* AIM OF THE TASK
Can you print the rows below word for word, starting at the line that contains "field reads 1.05" and ending with the last of the rows? Leave the pictures out of your answer.

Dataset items
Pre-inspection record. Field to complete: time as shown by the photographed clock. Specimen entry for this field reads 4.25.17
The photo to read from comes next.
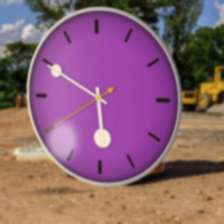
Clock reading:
5.49.40
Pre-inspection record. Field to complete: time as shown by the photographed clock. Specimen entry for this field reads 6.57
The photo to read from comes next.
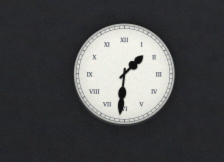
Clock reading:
1.31
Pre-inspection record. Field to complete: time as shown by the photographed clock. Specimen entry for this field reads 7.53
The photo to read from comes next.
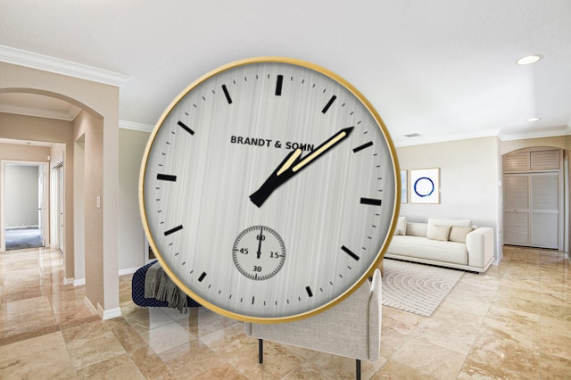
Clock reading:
1.08
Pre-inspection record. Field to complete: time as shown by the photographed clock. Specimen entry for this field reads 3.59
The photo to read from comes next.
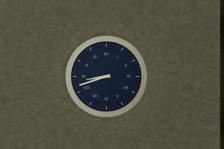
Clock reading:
8.42
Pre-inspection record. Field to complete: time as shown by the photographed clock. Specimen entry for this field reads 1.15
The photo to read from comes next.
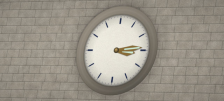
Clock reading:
3.14
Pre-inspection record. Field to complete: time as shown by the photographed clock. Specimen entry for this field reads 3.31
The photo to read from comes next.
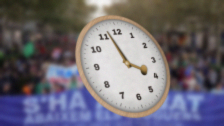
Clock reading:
3.57
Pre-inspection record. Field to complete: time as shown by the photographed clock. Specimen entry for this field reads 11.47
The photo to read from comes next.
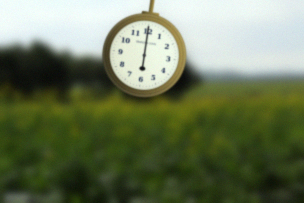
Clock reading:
6.00
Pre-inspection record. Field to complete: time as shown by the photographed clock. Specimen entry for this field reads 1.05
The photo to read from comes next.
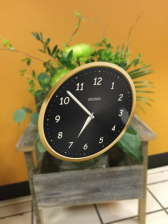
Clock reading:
6.52
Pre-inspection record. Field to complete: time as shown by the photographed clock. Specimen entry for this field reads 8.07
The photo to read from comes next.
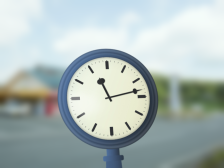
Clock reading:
11.13
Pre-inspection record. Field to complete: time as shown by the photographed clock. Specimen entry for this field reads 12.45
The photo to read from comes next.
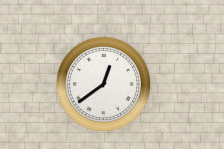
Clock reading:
12.39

* RESPONSE TO THIS EXERCISE
Pre-inspection record. Field to complete: time as shown by the photographed clock. Specimen entry for this field reads 1.05
The photo to read from comes next.
Clock reading:
6.52
Pre-inspection record. Field to complete: time as shown by the photographed clock. Specimen entry for this field reads 8.07
The photo to read from comes next.
Clock reading:
11.13
Pre-inspection record. Field to complete: time as shown by the photographed clock. Specimen entry for this field reads 12.45
The photo to read from comes next.
Clock reading:
12.39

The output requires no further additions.